__Trecho do documento__:

..........

17 de setembro de 2024 - 6h00
Lembro-me de um professor que costumava contar uma história para destacar a importância de prestar atenção na aula: “Imaginem que vocês estão em uma sala de comando para o lançamento de um foguete. Tudo corre bem até que, de repente, surge um sinal vermelho na tela. Neste momento, vocês percebem que ninguém na sala está olhando para o painel. Quem deveria estar atento ao painel? E, principalmente, quem saberia o que fazer em uma situação dessas?” A imagem gerava estresse na turma, mas também trazia uma certa tranquilidade: “Ah, sempre há alguém prestando atenção.”
No entanto, hoje em dia, talvez ninguém esteja prestando atenção.
Um estudo de Gloria Mark, que pesquisa o tema da atenção na Universidade da Califórnia, mostra uma redução significativa na nossa capacidade de atenção. O tempo médio de foco caiu de 2,5 minutos, em 2003, para apenas 47 segundos, em 2019. Essa diminuição está ligada ao uso intensivo de dispositivos digitais, que proporcionam pequenas doses de dopamina, levando a constantes mudanças de foco.

..........

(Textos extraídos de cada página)
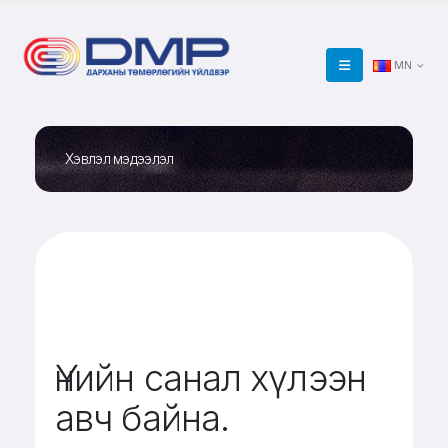
MN
Хэвлэл мэдээлэл
Үнийн санал хүлээн
авч байна.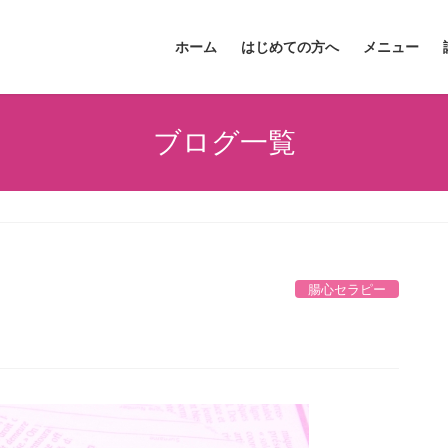
ホーム
はじめての方へ
メニュー
ブログ一覧
腸心セラピー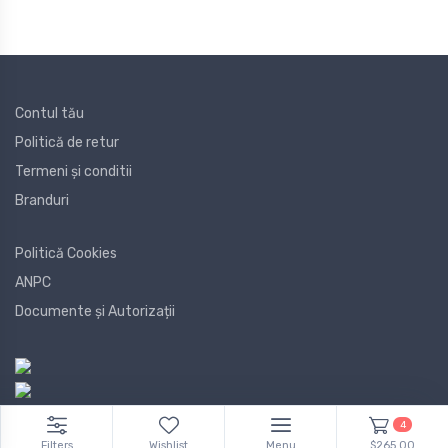
Contul tău
Politică de retur
Termeni și conditii
Branduri
Politică Cookies
ANPC
Documente și Autorizații
4
Filters
Wishlist
Menu
$265.00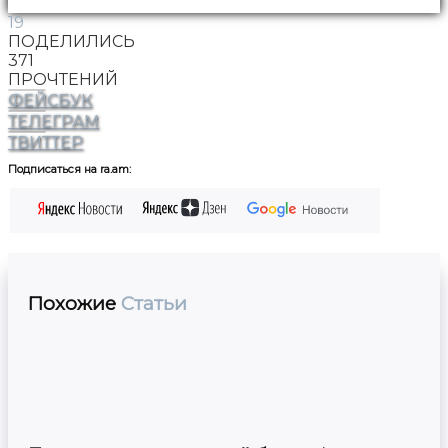
19
ПОДЕЛИЛИСЬ
371
ПРОЧТЕНИЙ
ФЕЙСБУК
ТЕЛЕГРАМ
ТВИТТЕР
Подписаться на ra.am:
Похожие
Статьи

..........

__Instruções__:
• 1. De acordo com o texto sobre a atenção, qual era o tempo médio de foco em 2019?
• 2. Copie do texto sobre a atenção o trecho que vai de "No entanto, hoje" até "mudanças de foco.".

__Respostas__:
• 1. Apenas 47 segundos.

• 2.
No entanto, hoje em dia, talvez ninguém esteja prestando atenção.
Um estudo de Gloria Mark, que pesquisa o tema da atenção na Universidade da Califórnia, mostra uma redução significativa na nossa capacidade de atenção. O tempo médio de foco caiu de 2,5 minutos, em 2003, para apenas 47 segundos, em 2019. Essa diminuição está ligada ao uso intensivo de dispositivos digitais, que proporcionam pequenas doses de dopamina, levando a constantes mudanças de foco.